À la roulette, on attend toujours le dernier moment avant de miser sur le rouge ou sur le noir. Le Rassemblement national (RN) donne l'impression d'être dans un scénario analogue concernant le projet de loi immigration. Un coup, Marine Le Pen affirme, le 29 octobre sur France 3, que le RN « peut voter » le texte de Gérald Darmanin, bien qu'il s'agisse d'une « petite loi avec des petites mesures qui améliorent un tout petit peu la situation ». Un autre, le parti invoque l'affadissement de la version du Sénat par la commission des lois de l'Assemblée nationale, puis explique qu'il s'y opposera en séance publique.
Pour les députés nationalistes, le dilemme est de taille. Sur ce thème si structurant, le parti doit-il afficher une forme de sérieux en « enrichissant » un projet de loi supposément laxiste ?
Doit-il, au contraire, jouer l'opposant implacable au même titre que La France insoumise mais pour des raisons totalement inverses ? Peut-il aller jusqu'à voter la motion de rejet préalable qui sera défendue en ouverture des débats, demain, et dont l'adoption signifierait un renvoi immédiat de l'examen du texte à la chambre haute ?
Le groupe parlementaire doit se réunir à 15h30 le jour même pour trancher le sujet. D'ici là, on ferme les écoutilles, car en coulisse les avis sont partagés.
Risque de décalage avec l'opinion publique
Si la motion tombe - cas probable sachant que c'est celle des écolos qui a été tirée au sort, un repoussoir pour les droites - et que le débat court jusqu'à la pause de Noël, le RN agira au fil de l'eau, selon ses intérêts tactiques.
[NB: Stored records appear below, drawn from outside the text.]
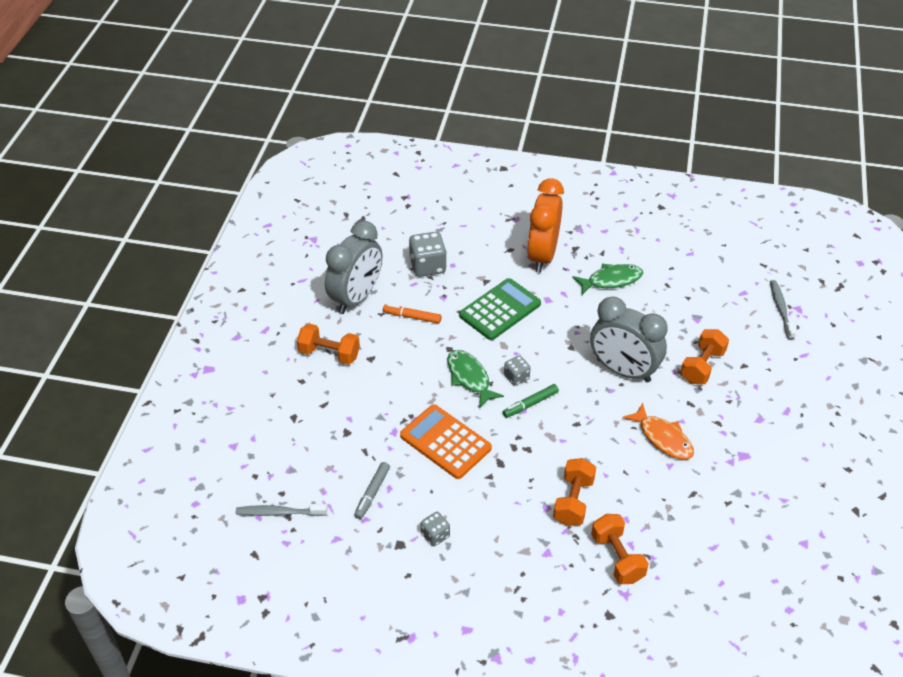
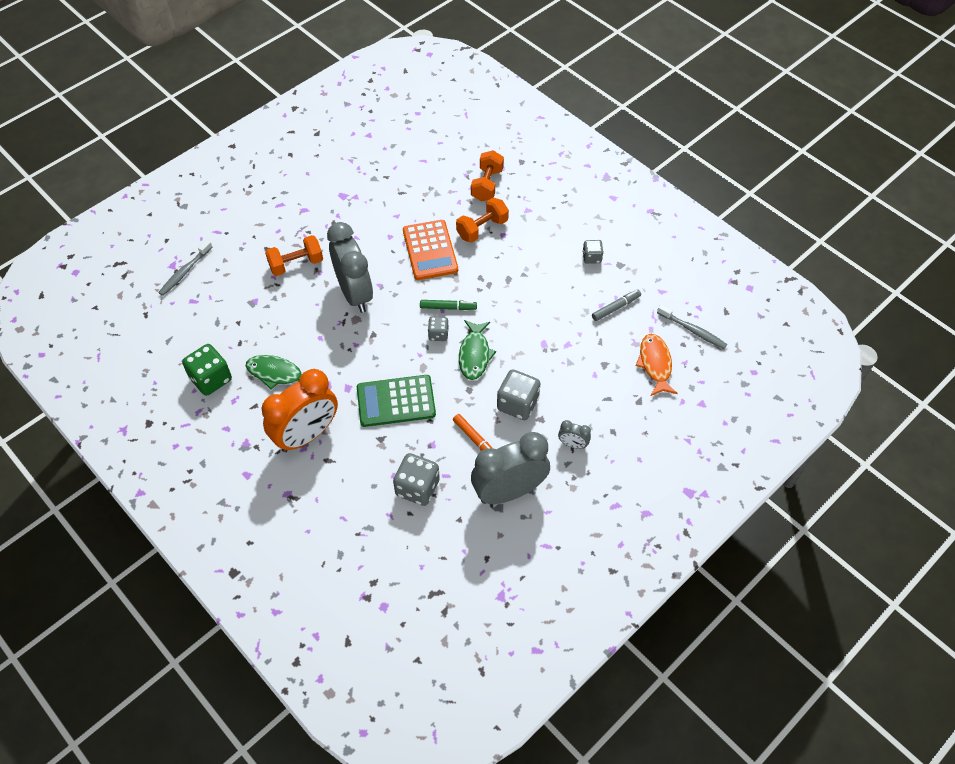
camera: 145 degrees left, 10 degrees up
orange dumbbell [297,323,360,365] -> grey clock [558,420,591,449]
orange calculator [400,404,492,479] -> orange calculator moved to [403,220,458,280]
orange fish [622,403,694,460] -> orange fish moved to [635,334,678,396]
none -> green dice [182,344,232,396]
none -> grey dice [497,369,541,420]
L'équipe d'Edwige Diaz, députée chargée du texte au nom du groupe, adressé une liste des dizaines de dispositions répressives trappées ou allégées en commission des lois. Chacun se prépare à surveiller le « redurcissement » dans l'hémicycle. « À la fin, on va s'abstenir, pressentait récemment un proche de Marine Le Pen. Darmanin va y arriver. » Un tel entre-deux nécessitera son lot d'explications s'il finit par sauver le ministre de l'Intérieur, pour qui chaque voix compte. Surtout si une part des députés Les Républicains (LR), à l'instar de leur chef Olivier Marleix, ne démord pas de son hostilité au projet de loi.
Pour Marine Le Pen et le président du Rassemblement national, Jordan Bardella, l'option binaire du pour contre présente un avantage - assumer une position claire - et des risques. Un soutien au texte de l'exécutif, même proche de la version sénatoriale, ferait immédiatement l'objet d'un feu nourri de Reconquête, le parti d'Éric Zemmour, qui accuserait son rival de mollesse. A contrario, le rejet en bloc du projet de loi pose un problème semblable à celui de LR: le décalage avec l'opinion publique. Dans un sondage Elabe effectué en novembre pour BFMTV, parmi les Français ayant voté pour Marine Le Pen au premier tour de la dernière présidentielle, 82 % estiment que le texte permettra de mieux lutter contre l'immigration illégale. De quoi inciter à la prudence avant d'abattre son jeu.